Tasks to complete -
**a.** In the article on open banking and insurance, how much does the Competition Bureau report say data portability could save Canadians in the insurance market?
**b.** Pick up the article on open banking and insurance after its last sentence and write the next part.

Reading text -
With consumer-driven banking, also known as open banking, having been given the green light to proceed in Canada in the 2025 federal budget, the insurance industry is turning its attention to whether a similar concept might also have merit for its consumers and insurers.

“Open and consumer-driven banking is an important topic which the AIC is monitoring as the concept evolves," says Monica Elford, communications manager with the Alberta Insurance Council (AIC) in Calgary.

A report entitled Your Data, Your Control issued by the Competition Bureau (Canada) in January 2026 said that “in the insurance market alone, introducing data portability could save Canadians between $1.10 and $3.83 billion in both time and money on their annual costs.”

Jordan Solway, executive vice-president for property & casualty insurance with the Financial Services Regulatory Authority of Ontario (FSRA) in Toronto, believes the concept of open banking could also apply to insurance company clients.

“My understanding is that some jurisdictions outside of North America are looking at data portability in the context of insurance,” says Solway, who notes that the industry’s examination of consumer access to their insurance data is in very early stages.

Auto insurance

“We've also started to look at it and consider whether it would have application, which I think it would in the area of auto insurance, particularly as more auto insurance moves to data or usage based insurance,” says Solway.

For example, some insurers provide an application that can be put on a phone to monitor driving behaviour, and that data can be used to assess a premium for the consumer based on their driving habits, he elaborates.

Right now, he notes, the consumer’s data and habits collected by the technology belongs to the insurers in terms of how they use the information. But that could also result in a lack of privacy and a potential discriminatory use of the information when used to make rating or pricing decisions.

”Insurance companies hold vast amounts of consumer data that currently exists in silos,” says Michelle Beyo, president of the Open Finance Network Canada (OFNC), a not-for-profit organization based in Toronto dedicated to advocating for consumer data rights and educating Canadians and small and medium enterprises (SME) on the benefits of Open Finance.

Excerpted data -
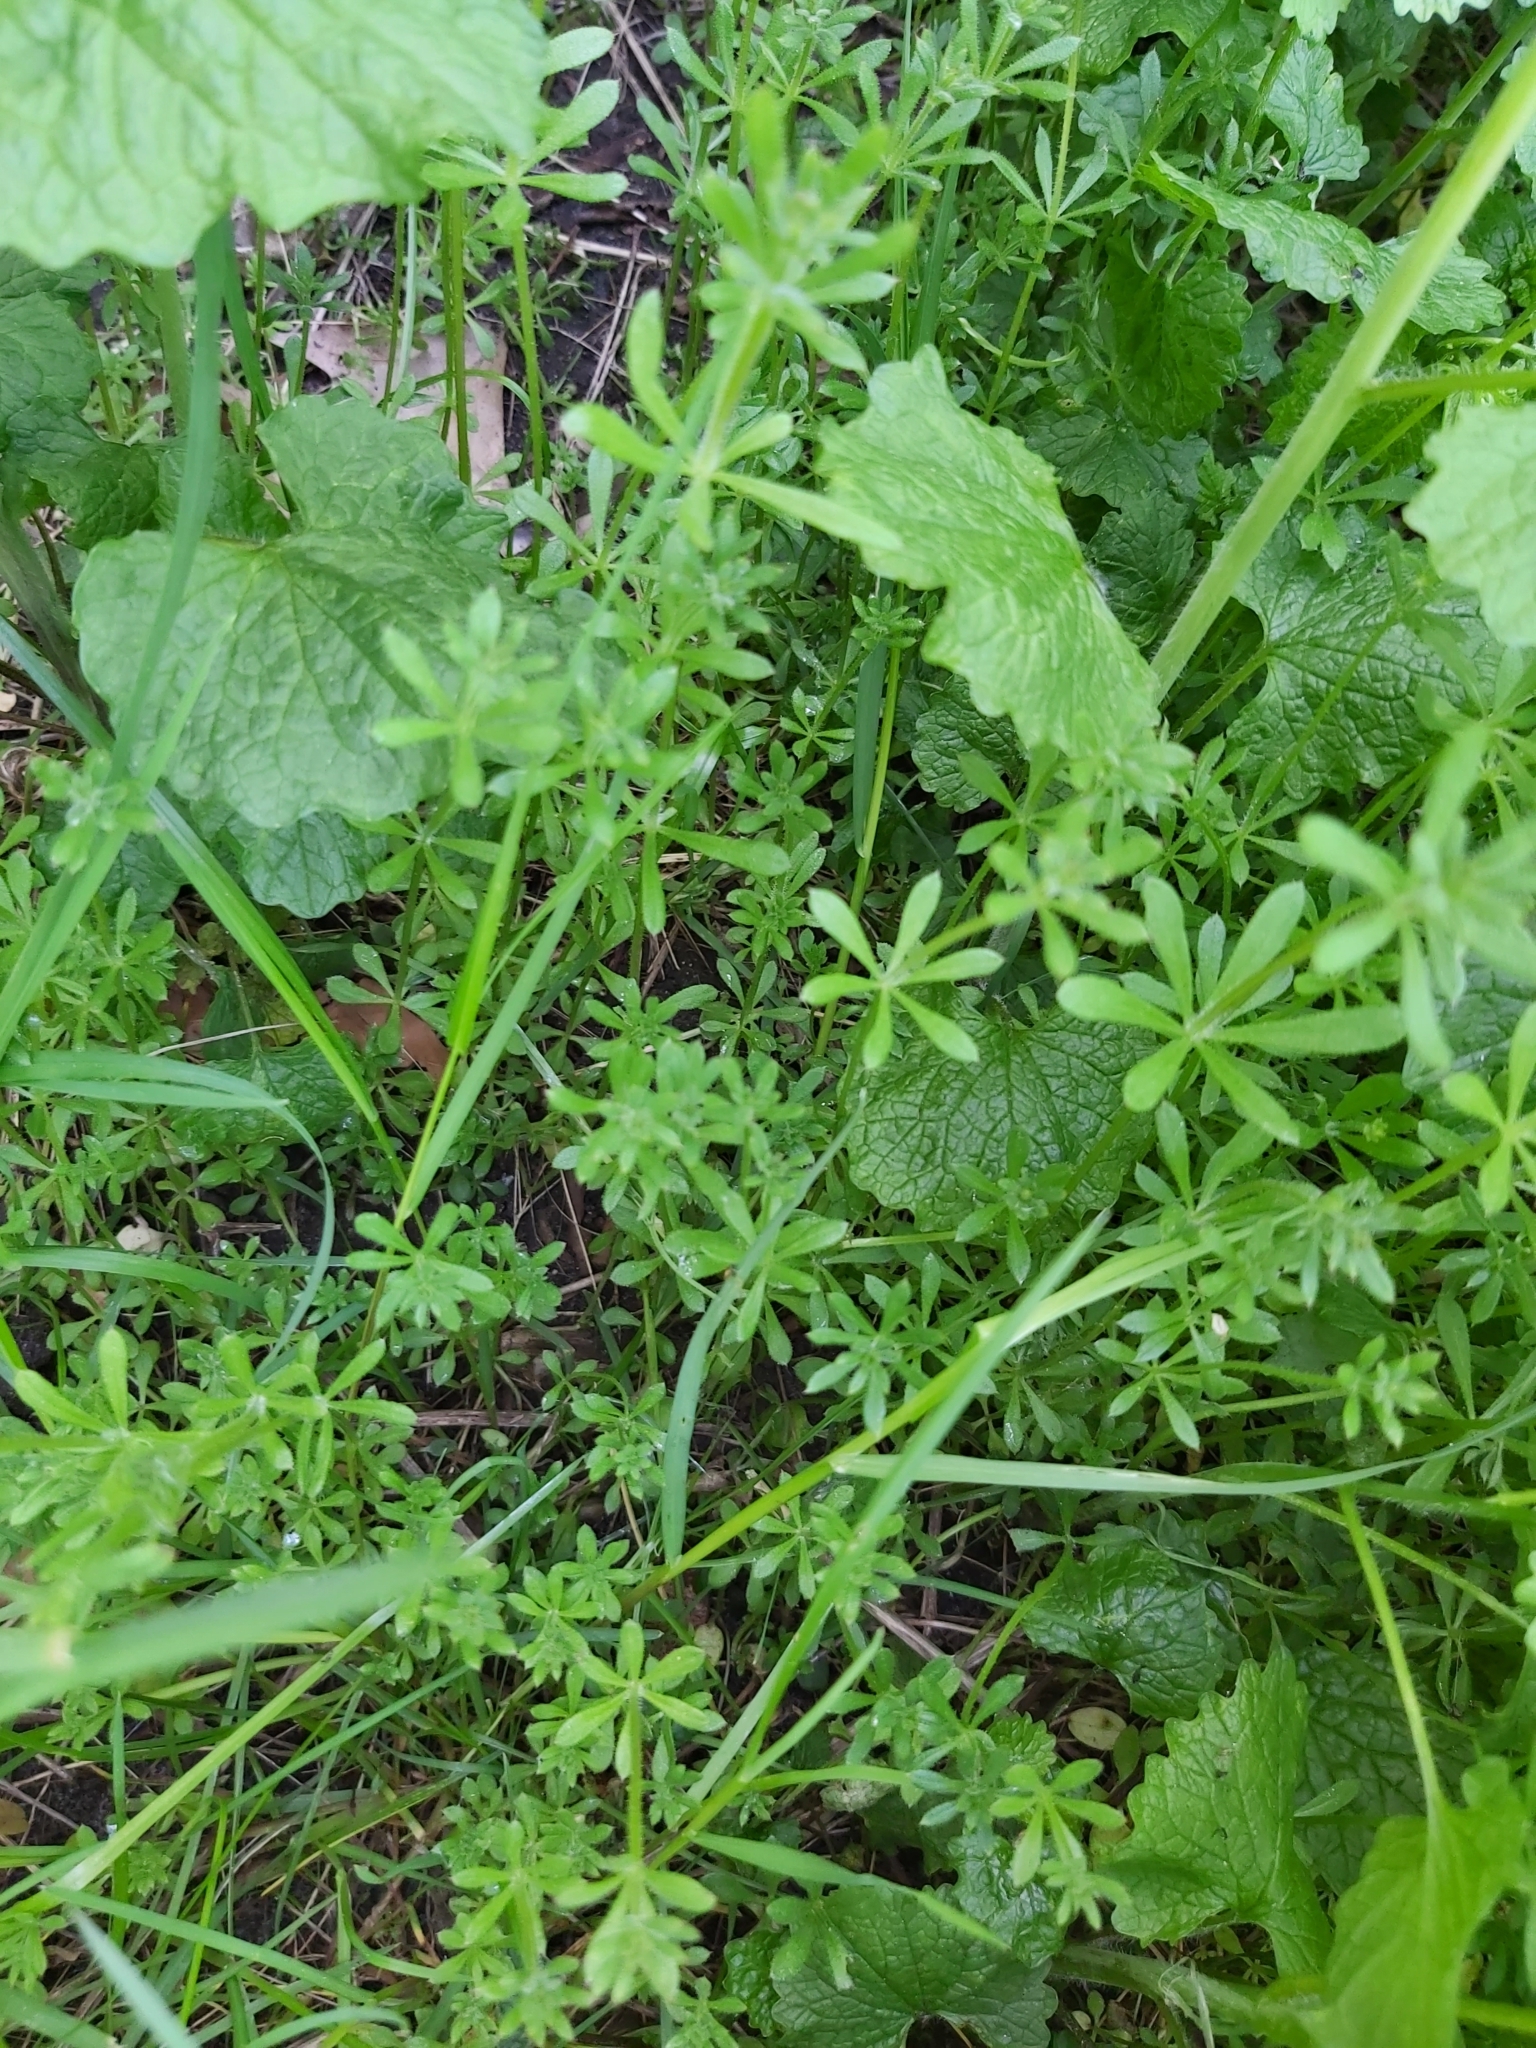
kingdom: Plantae
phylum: Tracheophyta
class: Magnoliopsida
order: Gentianales
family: Rubiaceae
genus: Galium
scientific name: Galium aparine
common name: Cleavers
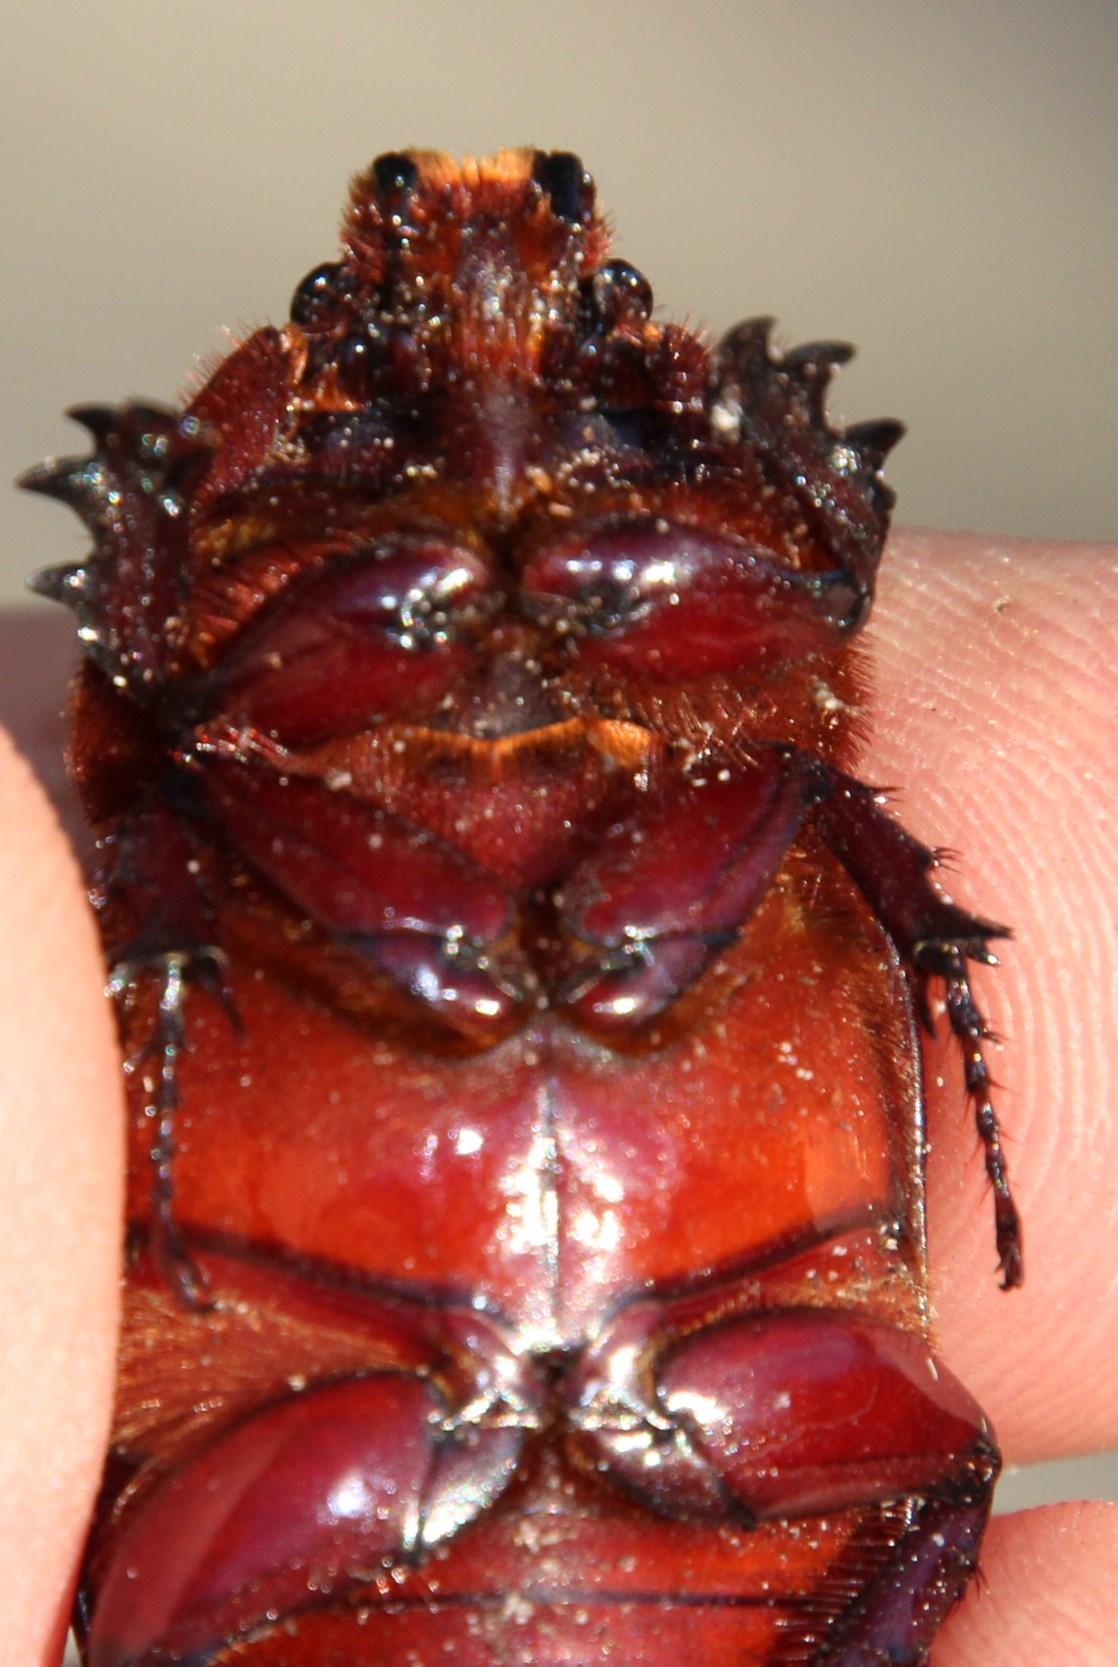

Final answers -
**a.** Between $1.10 and $3.83 billion a year in time and money.

**b.**
“Opening this data allows for hyper-personalized pricing based on actual behaviour and real-time habits, rather than broad demographic estimates,” Beyo elaborates.

Harnessing technology’s power

“Open banking is a way to give access to banking data in a seamless way,” says Claire Celerier, an associate professor of finance and Canada Research Chair in Household Finance at the University of Toronto’s Rotman School of Management.

“The objective is that customers will be able to share their transaction data much more easily with other financial institutions. It’s also a way to transfer information across financial institutions,” she adds, noting that in some countries, like India, it has been a way to develop a publicly-based instant payment system that is independent from credit cards.

Greater use of instant payment using a pay-by-bank payment system instead of using the credit card network, which tends to be very concentrated to Visa and MasterCard, resulting in high fees, could also increase competition in the payment systems industry, and potentially also reduce excessive fees and interest rate payments, notes Celerier.

Open banking provides several potential benefits, says Celerier. Better access to banking information may allow financial services companies, or fintechs to get a better sense of their clients’ credit score to be able to offer credit better matched to their profile, she explains.

Open banking provides financial institutions with a modernized path to revenue, says Beyo.

“Beyond just updating legacy systems, it allows banks to monetize their infrastructure by acting as a platform,” Beyo explains, adding that a primary benefit is the ability to offer advanced treasury and cash management application programming interfaces (APIs) for corporate clients, embedding services directly into a client’s software to create closer relationships.

“This shift significantly reduces the security and operational risks currently tied to fragmented data-sharing methods,” she adds.

Beyo notes that open banking is fundamentally about empowering consumers and businesses with a "remote control to their own financial information.”

Speedier access to capital

Open finance insights also allow small and medium-sized enterprises (SME) to access capital with greater velocity, says Beyo.

OFNC research shows that many SMEs “are held back by traditional lending timelines that don't match the speed of modern business. By providing lenders with real-time, permissioned reporting, SMEs reduce the perceived risk for the financial institution,” she explains

This will also exponentially speed up the approval process from weeks to minutes, leading to more competitive interest rates, and helping to spark innovation and broader economic productivity, Beyo predicts.

Competition will be enhanced by attracting capital and ensuring that new entrants can come in and compete on a level playing field, says Solway. “Empowering the consumer to control their data is a way that could facilitate that, in my view,” he adds.

A healthy competitive market will consist of both incumbent firms and new companies, with new business models that might be able to deliver consumer services more effectively, says Solway.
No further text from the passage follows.